▶ TASK INSTRUCTIONS:
Your reply must contain exactly the lines running from the one with "109. Sandaig, 1968-9." to the last line of the entries below, both included, and no other lines.

SUPPLIED MATERIAL section start

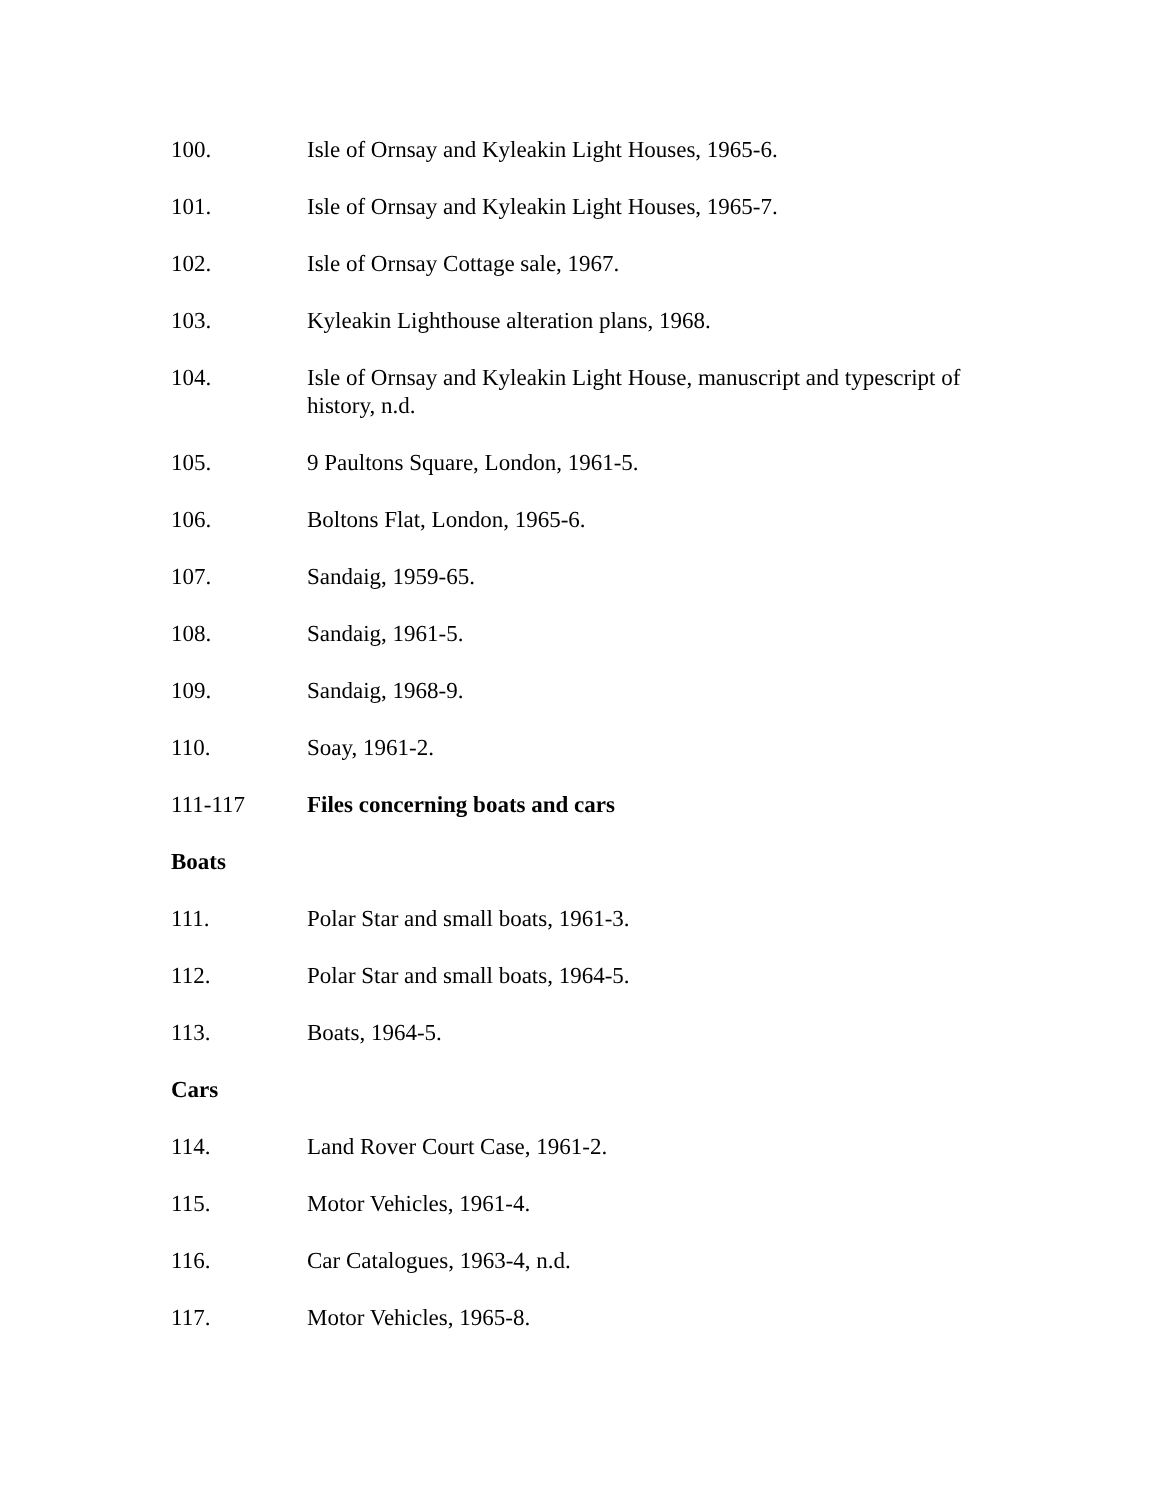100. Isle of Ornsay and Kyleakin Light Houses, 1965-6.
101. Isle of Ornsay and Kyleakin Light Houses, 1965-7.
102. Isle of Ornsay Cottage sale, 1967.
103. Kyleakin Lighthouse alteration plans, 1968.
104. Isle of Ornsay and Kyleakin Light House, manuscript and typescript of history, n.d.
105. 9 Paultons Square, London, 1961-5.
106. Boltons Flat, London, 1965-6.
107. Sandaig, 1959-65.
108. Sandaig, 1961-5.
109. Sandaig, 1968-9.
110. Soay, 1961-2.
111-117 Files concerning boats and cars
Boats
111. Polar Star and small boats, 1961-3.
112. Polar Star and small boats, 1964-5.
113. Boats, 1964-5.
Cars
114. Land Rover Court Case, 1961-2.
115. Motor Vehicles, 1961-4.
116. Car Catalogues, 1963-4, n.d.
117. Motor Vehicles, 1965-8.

SUPPLIED MATERIAL section end

▶ EXPECTED ANSWER:
109. Sandaig, 1968-9.
110. Soay, 1961-2.
111-117 Files concerning boats and cars
Boats
111. Polar Star and small boats, 1961-3.
112. Polar Star and small boats, 1964-5.
113. Boats, 1964-5.
Cars
114. Land Rover Court Case, 1961-2.
115. Motor Vehicles, 1961-4.
116. Car Catalogues, 1963-4, n.d.
117. Motor Vehicles, 1965-8.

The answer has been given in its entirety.